Sunday, August 2, 2009

A Fossil Hunt in An Historical Context

Eighteen Sixty-One

Arm'd year – year of the struggle,
No dainty rhymes or sentimental love verses for you terrible
Not you as some pale poetling seated at a desk lisping cadenzas
But as a strong man erect, clothed in blue clothes, advancing,
carrying a rifle on your shoulder,
With well-gristled body and sunburnt face and hands, with a
knife in the belt at your side,
As I heard you shouting loud, your sonorous voice ringing
across the continent, . . . .
~ Walt Whitman, Leaves of Grass

Paleontology takes us into time, deep time. But, on this occasion, it serves as a passage to recent human history, placing me amid the contrasts between then and now.

Alone on the Shore

The woods come to the edge of the drainage ditches that straddle Riverside Road, a two-lane strip of asphalt. In places, from either side of the road, the trees’ canopies join overhead, shutting out the bright hot July day, creating a dark tunnel down which I’m traveling, heading southeast in what’s known locally as “Southern Maryland,” some 60 miles from the District of Columbia.

A deer stands in the brush beside the road, tracking my swift passage with its broad black nose. To my right, the woods extend often less than a mile to the shores of the Potomac River. To my left, who knows. I come to attention when I cross Liverpool Point Road, not much more than a blur on either side of me.

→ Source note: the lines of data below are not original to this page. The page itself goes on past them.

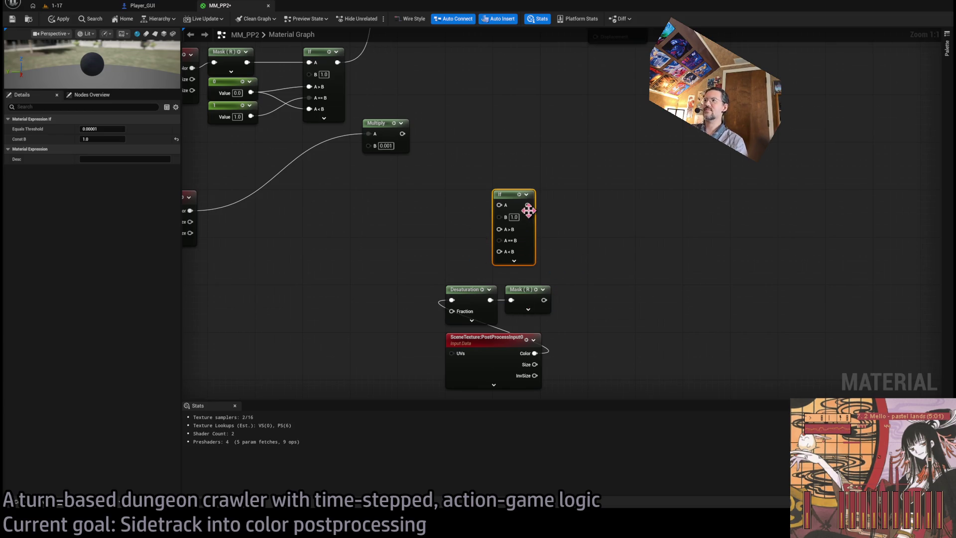
pyautogui.moveTo(603, 256); pyautogui.dragTo(591, 284)
pyautogui.moveTo(540, 326)
pyautogui.mouseDown()
pyautogui.moveTo(466, 258)
pyautogui.moveTo(504, 243)
pyautogui.moveTo(495, 231)
pyautogui.mouseUp()
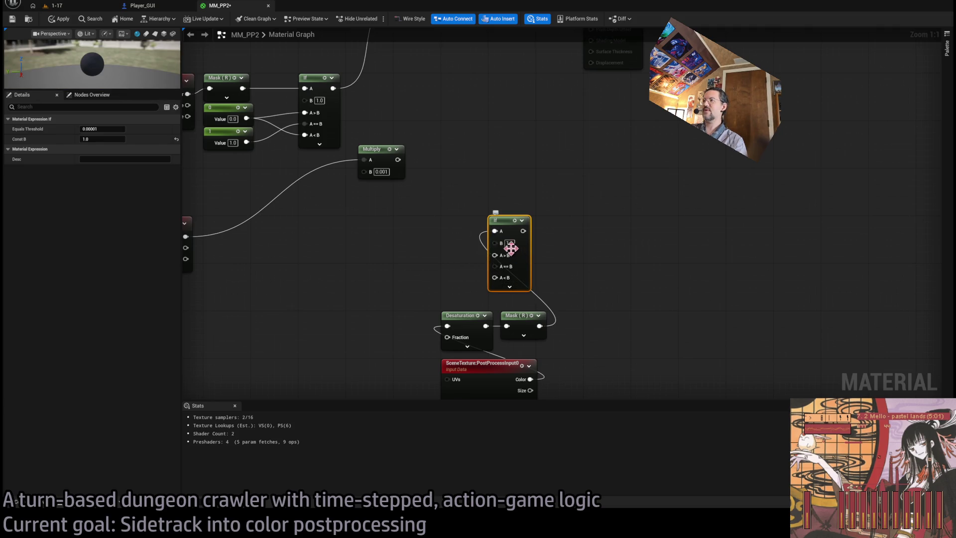
# - Wire the 0 and 1 constants into the If node, its output into Emissive Color, and apply
pyautogui.moveTo(576, 220)
pyautogui.mouseDown()
pyautogui.moveTo(495, 299)
pyautogui.moveTo(508, 299)
pyautogui.moveTo(438, 263)
pyautogui.mouseUp()
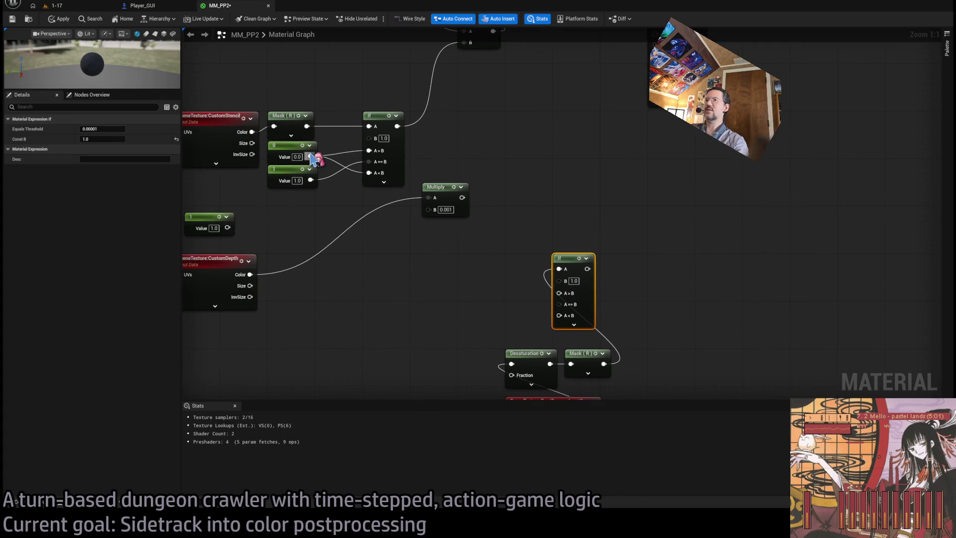
pyautogui.moveTo(311, 157)
pyautogui.mouseDown()
pyautogui.moveTo(421, 277)
pyautogui.moveTo(553, 295)
pyautogui.moveTo(561, 316)
pyautogui.mouseUp()
pyautogui.moveTo(311, 180)
pyautogui.mouseDown()
pyautogui.moveTo(506, 289)
pyautogui.moveTo(569, 297)
pyautogui.mouseUp()
pyautogui.click(625, 250)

I’m doing the speed limit but feeling that it’s too fast for the sudden dips and rises in this narrow road. I am now looking for the small gravel parking area for Purse State Park that I know will appear all too suddenly on my left.

My car crunches to a halt, the only vehicle in the parking area. I turn off the engine. It takes a moment for my ears to clear and then I hear the precise, abrupt sounds of birds and insects, there is nothing manmade to be heard at the moment.

The hike to the Potomac shore is through the woods, down a dirt, gravel path that is punctuated by ankle twisting tree roots. There is evidence that, in the heavy rains of the late spring and early summer, water coursed swiftly down this path, scouring it of small stones and leaves. Now, the summer heat penetrates a bit through the dense trees, and, without much breeze here, the black flies make an appearance.

I pass the tree with the triangular blaze that points off to my right down a path that presumably ends up at the river. I’ve been told that the blaze represents a shark tooth and signals a short-cut to a productive stretch of the shoreline. I prefer the more well trodden path that angles to the left and ends at the ruined concrete foundation of a house. A brick chimney rises phallically from the foundation. Nature is slowly absorbing this remnant of human habitation. It’s just a matter of time. Over the years, the chimney has shed bricks from the ravages of the weather (and from the not so natural impact of bullets shot, perhaps, by bored hunters in this no-hunting area).

I work my way from the house ruins, down a steep slope, to the shoreline. It is near low tide and the shore is exposed. At high tide, there’s not much beach, the river lapping at the edges of the low-lying cliffs that line the shore to the south and to the north. The Aquia Formation bleeds fossils onto the shore for a mile or so to the south; to the immediate north, there are few fossils on the shore or in water, but, after that interruption, the cliffs resume giving up their treasures about a mile away. The Aquia Formation is Paleocene (an epoch that began 65 million years ago and ended about 56 million year ago). I head north.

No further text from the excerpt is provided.